Hugging Face Transformers Course, M2M100 Korean Text Tokenization

With the rapid advancements in deep learning, the field of Natural Language Processing (NLP) is undergoing remarkable changes. In particular, the Hugging Face library, which provides various pre-trained models, has been gaining attention recently. Today, I will introduce how to tokenize Korean text using the M2M100 model.

1. Introduction to the M2M100 Model

The M2M100 is a model developed by Facebook AI, designed as a pre-trained transformer model for multilingual translation. This model supports over 100 languages and is intended for translation between various languages. The M2M100 demonstrates excellent translation performance, especially at the sentence level, and can be effectively utilized even for low-resource languages like Korean.

2. Installing the Hugging Face Library

To use the model, you first need to install the Hugging Face Transformers Library. This can be easily installed via pip.

pip install transformers

3. What is Tokenization?

Tokenization is the process of splitting an input sentence into individual units (tokens). Since natural language processing models cannot process text directly, the text needs to be converted into numbers that can be input into the model. This process is called ‘tokenization’.

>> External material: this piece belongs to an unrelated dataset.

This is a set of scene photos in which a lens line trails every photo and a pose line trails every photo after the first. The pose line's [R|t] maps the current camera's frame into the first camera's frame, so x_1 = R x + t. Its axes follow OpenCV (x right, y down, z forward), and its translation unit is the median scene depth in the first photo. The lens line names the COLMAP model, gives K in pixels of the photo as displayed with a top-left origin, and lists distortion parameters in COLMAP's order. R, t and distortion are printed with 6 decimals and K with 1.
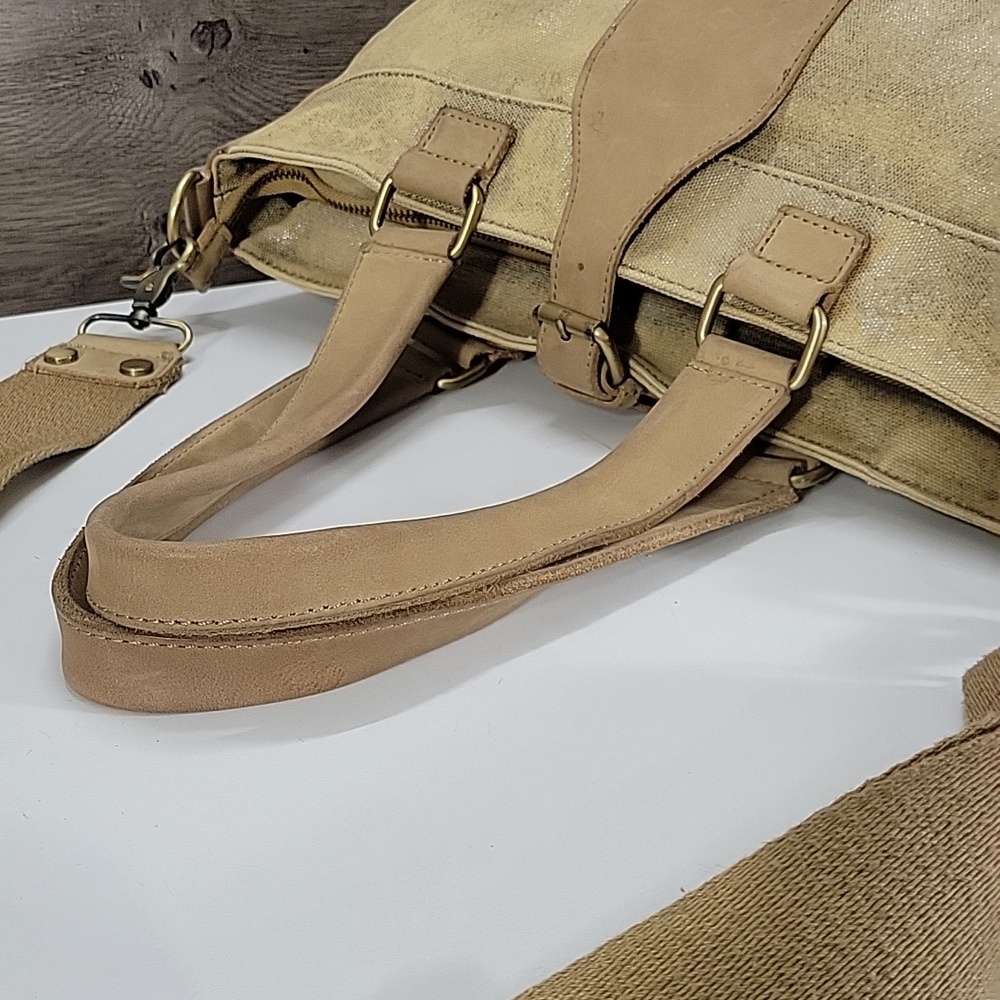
lens RADIAL K [[1713.3, 0, 523.1], [0, 1713.3, 467.7], [0, 0, 1]] dist [0.013307, 0.081671]
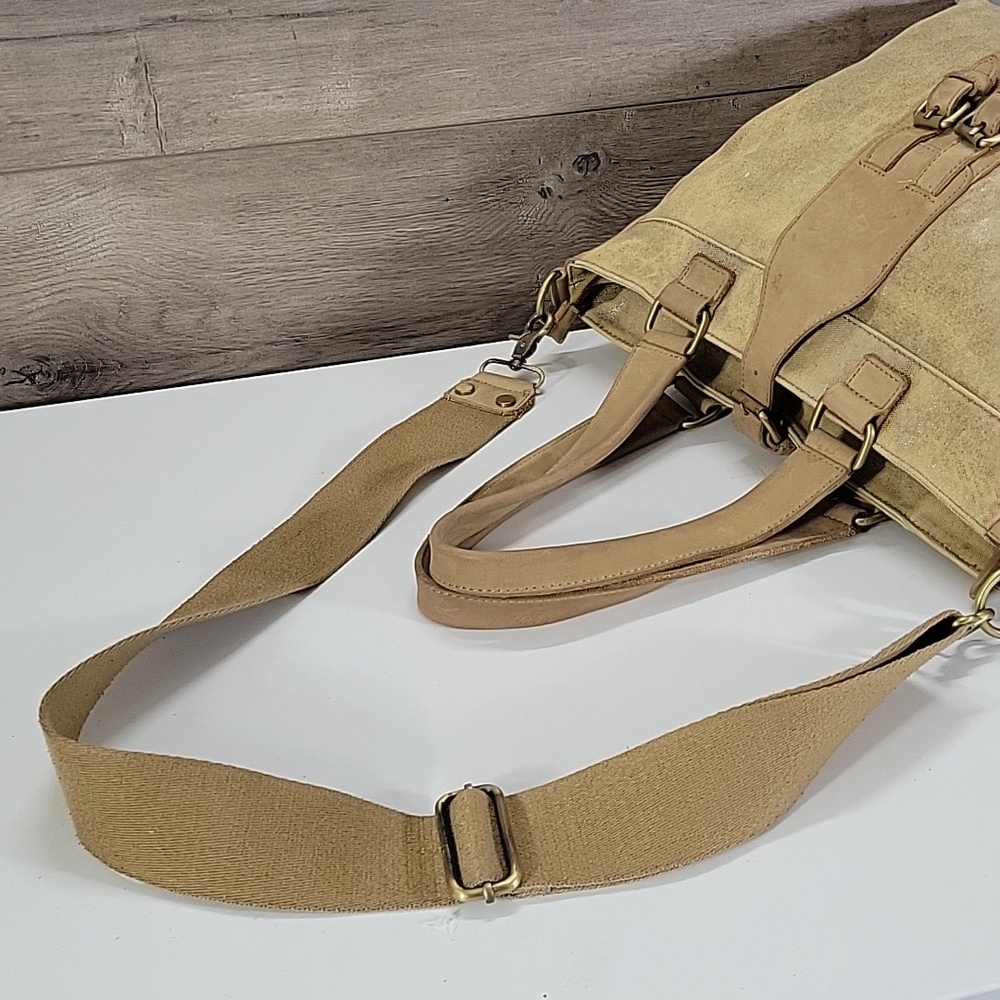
lens RADIAL K [[1713.3, 0, 523.1], [0, 1713.3, 467.7], [0, 0, 1]] dist [0.013307, 0.081671]
pose [[0.947686, 0.093397, -0.305235, 0.309905], [-0.060252, 0.991387, 0.116279, -0.191085], [0.313466, -0.091805, 0.945151, -0.586507]]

4. Using the M2M100 Tokenizer

Now, let’s explore how to tokenize Korean text using the M2M100 model. Execute the code below to load the tokenizer and tokenize an example Korean sentence.

from transformers import M2M100Tokenizer

# Load M2M100 tokenizer
tokenizer = M2M100Tokenizer.from_pretrained("facebook/m2m100_418M")

# Input Korean text
text = "Hello! I am learning deep learning."

# Tokenize the text
tokens = tokenizer.tokenize(text)

# Print the tokenization result
print("Tokenization result:", tokens)

4.1 Code Explanation

The code above loads the tokenizer for the M2M100 model using the M2M100Tokenizer class. Next, it inputs a Korean sentence and calls the tokenizer.tokenize() method to tokenize the sentence.

5. Interpreting the Tokenization Output

The output of tokenization is a list of tokens converted into a format the model can understand. For instance, for the Korean sentence “Hello! I am learning deep learning.”, the tokenization will convert it into a form suitable for input into the model while preserving the meaning of each word.

5.1 Example Output

Expected Output:
Tokenization result: ['Hello', '!', 'I', 'am', 'learning', 'deep', 'learning', '.']

From the output, you can see that the input sentence has been divided into several tokens. “Hello” remains a single token, and “deep learning” is also represented as two tokens.

6. Additional Options: Various Functions of the Tokenizer

The tokenizer provides additional functions beyond simple tokenization, including handling special symbols and positional information. Let’s explore some additional features.

6.1 Padding

To make the length of the input text to the model uniform, padding can be added. Refer to the code below.

# Prepare multiple sentences
texts = ["Hello! I am learning deep learning.", "This lesson utilizes Hugging Face."]

# Tokenize the sentences and add padding
encoded_inputs = tokenizer(texts, padding=True, truncation=True, return_tensors="pt")

print("Padded input:", encoded_inputs)

6.2 Decoding

There is also a function to convert the tokenized result back to the original text. This allows you to easily verify the model’s output.

# Decoding the tokenized text
input_ids = encoded_inputs['input_ids'][0]
decoded_text = tokenizer.decode(input_ids)

print("Decoded text:", decoded_text)

7. Conclusion

In this tutorial, we introduced how to effectively tokenize Korean text using the M2M100 model from Hugging Face. The M2M100 model exhibits excellent translation capabilities across various languages and performs well even with low-resource languages like Korean. This enables efficient use of the model in natural language processing applications.

8. References

We hope you join in the advancements in deep learning and natural language processing. Thank you!